* WORK REQUEST *
Rewrite the records below, changing every "SEPTEMBRE" to "OCTOBRE" and leaving all other text unchanged.

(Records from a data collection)
Segment Open
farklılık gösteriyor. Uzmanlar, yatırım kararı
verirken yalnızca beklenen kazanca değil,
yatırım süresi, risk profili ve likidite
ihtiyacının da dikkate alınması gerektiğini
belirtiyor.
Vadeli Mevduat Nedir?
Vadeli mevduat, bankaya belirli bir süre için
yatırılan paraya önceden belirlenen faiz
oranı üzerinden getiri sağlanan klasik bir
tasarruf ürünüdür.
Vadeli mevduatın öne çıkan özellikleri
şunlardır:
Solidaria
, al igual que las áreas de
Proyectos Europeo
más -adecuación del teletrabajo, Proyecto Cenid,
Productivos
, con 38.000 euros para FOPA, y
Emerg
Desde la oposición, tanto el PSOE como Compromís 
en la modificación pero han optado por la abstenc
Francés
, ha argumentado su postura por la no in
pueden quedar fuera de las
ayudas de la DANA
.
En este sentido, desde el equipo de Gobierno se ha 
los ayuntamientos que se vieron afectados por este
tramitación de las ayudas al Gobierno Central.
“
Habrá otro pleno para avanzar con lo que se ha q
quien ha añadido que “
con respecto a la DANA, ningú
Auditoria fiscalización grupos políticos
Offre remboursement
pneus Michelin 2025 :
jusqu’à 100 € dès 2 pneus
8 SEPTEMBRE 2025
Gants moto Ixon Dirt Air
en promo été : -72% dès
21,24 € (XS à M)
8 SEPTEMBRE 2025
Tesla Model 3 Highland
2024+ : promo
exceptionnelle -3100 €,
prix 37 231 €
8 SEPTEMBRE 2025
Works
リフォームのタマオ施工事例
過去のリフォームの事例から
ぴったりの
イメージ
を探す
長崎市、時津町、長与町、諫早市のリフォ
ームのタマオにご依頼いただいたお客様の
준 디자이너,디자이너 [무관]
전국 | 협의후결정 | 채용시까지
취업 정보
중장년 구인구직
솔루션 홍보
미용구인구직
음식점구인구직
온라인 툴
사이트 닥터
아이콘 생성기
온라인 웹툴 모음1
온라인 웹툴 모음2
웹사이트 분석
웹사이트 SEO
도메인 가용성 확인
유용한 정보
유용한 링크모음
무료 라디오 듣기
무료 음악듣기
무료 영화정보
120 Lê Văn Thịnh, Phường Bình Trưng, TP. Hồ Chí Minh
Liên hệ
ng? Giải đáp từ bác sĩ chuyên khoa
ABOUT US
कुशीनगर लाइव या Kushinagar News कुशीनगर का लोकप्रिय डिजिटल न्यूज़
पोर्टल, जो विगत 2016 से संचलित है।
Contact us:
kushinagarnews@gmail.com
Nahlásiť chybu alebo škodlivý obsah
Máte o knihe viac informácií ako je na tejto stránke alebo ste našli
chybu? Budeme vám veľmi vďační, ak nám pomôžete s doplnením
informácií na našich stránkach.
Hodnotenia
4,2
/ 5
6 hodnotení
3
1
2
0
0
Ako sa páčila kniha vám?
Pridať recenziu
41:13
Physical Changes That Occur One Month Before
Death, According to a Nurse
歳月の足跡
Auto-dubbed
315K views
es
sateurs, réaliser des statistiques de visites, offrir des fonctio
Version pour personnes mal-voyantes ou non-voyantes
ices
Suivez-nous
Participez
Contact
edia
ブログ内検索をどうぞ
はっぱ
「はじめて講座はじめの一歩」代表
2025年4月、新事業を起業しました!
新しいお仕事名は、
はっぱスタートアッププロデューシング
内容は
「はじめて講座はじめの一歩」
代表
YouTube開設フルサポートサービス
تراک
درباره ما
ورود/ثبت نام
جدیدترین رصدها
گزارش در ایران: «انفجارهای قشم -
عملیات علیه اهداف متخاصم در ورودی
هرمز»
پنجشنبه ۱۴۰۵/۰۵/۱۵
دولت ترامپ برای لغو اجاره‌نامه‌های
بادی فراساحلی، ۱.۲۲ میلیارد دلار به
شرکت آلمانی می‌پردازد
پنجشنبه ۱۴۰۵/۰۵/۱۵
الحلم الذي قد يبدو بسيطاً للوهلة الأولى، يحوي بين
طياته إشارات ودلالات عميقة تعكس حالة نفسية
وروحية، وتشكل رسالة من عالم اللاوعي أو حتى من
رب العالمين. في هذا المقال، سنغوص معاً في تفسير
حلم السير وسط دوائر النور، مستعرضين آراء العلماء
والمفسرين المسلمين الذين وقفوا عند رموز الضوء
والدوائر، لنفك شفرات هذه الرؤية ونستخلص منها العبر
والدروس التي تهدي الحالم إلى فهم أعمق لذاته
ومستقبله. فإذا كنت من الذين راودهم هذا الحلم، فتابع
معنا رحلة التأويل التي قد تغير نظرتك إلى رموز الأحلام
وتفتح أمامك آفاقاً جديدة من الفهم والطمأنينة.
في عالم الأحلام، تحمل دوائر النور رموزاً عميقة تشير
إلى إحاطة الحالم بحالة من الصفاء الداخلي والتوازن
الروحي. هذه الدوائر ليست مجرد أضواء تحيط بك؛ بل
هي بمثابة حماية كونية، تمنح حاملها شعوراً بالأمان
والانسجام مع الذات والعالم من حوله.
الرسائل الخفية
Segment Closed
* TASK OUTPUT *
farklılık gösteriyor. Uzmanlar, yatırım kararı
verirken yalnızca beklenen kazanca değil,
yatırım süresi, risk profili ve likidite
ihtiyacının da dikkate alınması gerektiğini
belirtiyor.
Vadeli Mevduat Nedir?
Vadeli mevduat, bankaya belirli bir süre için
yatırılan paraya önceden belirlenen faiz
oranı üzerinden getiri sağlanan klasik bir
tasarruf ürünüdür.
Vadeli mevduatın öne çıkan özellikleri
şunlardır:
Solidaria
, al igual que las áreas de
Proyectos Europeo
más -adecuación del teletrabajo, Proyecto Cenid,
Productivos
, con 38.000 euros para FOPA, y
Emerg
Desde la oposición, tanto el PSOE como Compromís 
en la modificación pero han optado por la abstenc
Francés
, ha argumentado su postura por la no in
pueden quedar fuera de las
ayudas de la DANA
.
En este sentido, desde el equipo de Gobierno se ha 
los ayuntamientos que se vieron afectados por este
tramitación de las ayudas al Gobierno Central.
“
Habrá otro pleno para avanzar con lo que se ha q
quien ha añadido que “
con respecto a la DANA, ningú
Auditoria fiscalización grupos políticos
Offre remboursement
pneus Michelin 2025 :
jusqu’à 100 € dès 2 pneus
8 OCTOBRE 2025
Gants moto Ixon Dirt Air
en promo été : -72% dès
21,24 € (XS à M)
8 OCTOBRE 2025
Tesla Model 3 Highland
2024+ : promo
exceptionnelle -3100 €,
prix 37 231 €
8 OCTOBRE 2025
Works
リフォームのタマオ施工事例
過去のリフォームの事例から
ぴったりの
イメージ
を探す
長崎市、時津町、長与町、諫早市のリフォ
ームのタマオにご依頼いただいたお客様の
준 디자이너,디자이너 [무관]
전국 | 협의후결정 | 채용시까지
취업 정보
중장년 구인구직
솔루션 홍보
미용구인구직
음식점구인구직
온라인 툴
사이트 닥터
아이콘 생성기
온라인 웹툴 모음1
온라인 웹툴 모음2
웹사이트 분석
웹사이트 SEO
도메인 가용성 확인
유용한 정보
유용한 링크모음
무료 라디오 듣기
무료 음악듣기
무료 영화정보
120 Lê Văn Thịnh, Phường Bình Trưng, TP. Hồ Chí Minh
Liên hệ
ng? Giải đáp từ bác sĩ chuyên khoa
ABOUT US
कुशीनगर लाइव या Kushinagar News कुशीनगर का लोकप्रिय डिजिटल न्यूज़
पोर्टल, जो विगत 2016 से संचलित है।
Contact us:
kushinagarnews@gmail.com
Nahlásiť chybu alebo škodlivý obsah
Máte o knihe viac informácií ako je na tejto stránke alebo ste našli
chybu? Budeme vám veľmi vďační, ak nám pomôžete s doplnením
informácií na našich stránkach.
Hodnotenia
4,2
/ 5
6 hodnotení
3
1
2
0
0
Ako sa páčila kniha vám?
Pridať recenziu
41:13
Physical Changes That Occur One Month Before
Death, According to a Nurse
歳月の足跡
Auto-dubbed
315K views
es
sateurs, réaliser des statistiques de visites, offrir des fonctio
Version pour personnes mal-voyantes ou non-voyantes
ices
Suivez-nous
Participez
Contact
edia
ブログ内検索をどうぞ
はっぱ
「はじめて講座はじめの一歩」代表
2025年4月、新事業を起業しました!
新しいお仕事名は、
はっぱスタートアッププロデューシング
内容は
「はじめて講座はじめの一歩」
代表
YouTube開設フルサポートサービス
تراک
درباره ما
ورود/ثبت نام
جدیدترین رصدها
گزارش در ایران: «انفجارهای قشم -
عملیات علیه اهداف متخاصم در ورودی
هرمز»
پنجشنبه ۱۴۰۵/۰۵/۱۵
دولت ترامپ برای لغو اجاره‌نامه‌های
بادی فراساحلی، ۱.۲۲ میلیارد دلار به
شرکت آلمانی می‌پردازد
پنجشنبه ۱۴۰۵/۰۵/۱۵
الحلم الذي قد يبدو بسيطاً للوهلة الأولى، يحوي بين
طياته إشارات ودلالات عميقة تعكس حالة نفسية
وروحية، وتشكل رسالة من عالم اللاوعي أو حتى من
رب العالمين. في هذا المقال، سنغوص معاً في تفسير
حلم السير وسط دوائر النور، مستعرضين آراء العلماء
والمفسرين المسلمين الذين وقفوا عند رموز الضوء
والدوائر، لنفك شفرات هذه الرؤية ونستخلص منها العبر
والدروس التي تهدي الحالم إلى فهم أعمق لذاته
ومستقبله. فإذا كنت من الذين راودهم هذا الحلم، فتابع
معنا رحلة التأويل التي قد تغير نظرتك إلى رموز الأحلام
وتفتح أمامك آفاقاً جديدة من الفهم والطمأنينة.
في عالم الأحلام، تحمل دوائر النور رموزاً عميقة تشير
إلى إحاطة الحالم بحالة من الصفاء الداخلي والتوازن
الروحي. هذه الدوائر ليست مجرد أضواء تحيط بك؛ بل
هي بمثابة حماية كونية، تمنح حاملها شعوراً بالأمان
والانسجام مع الذات والعالم من حوله.
الرسائل الخفية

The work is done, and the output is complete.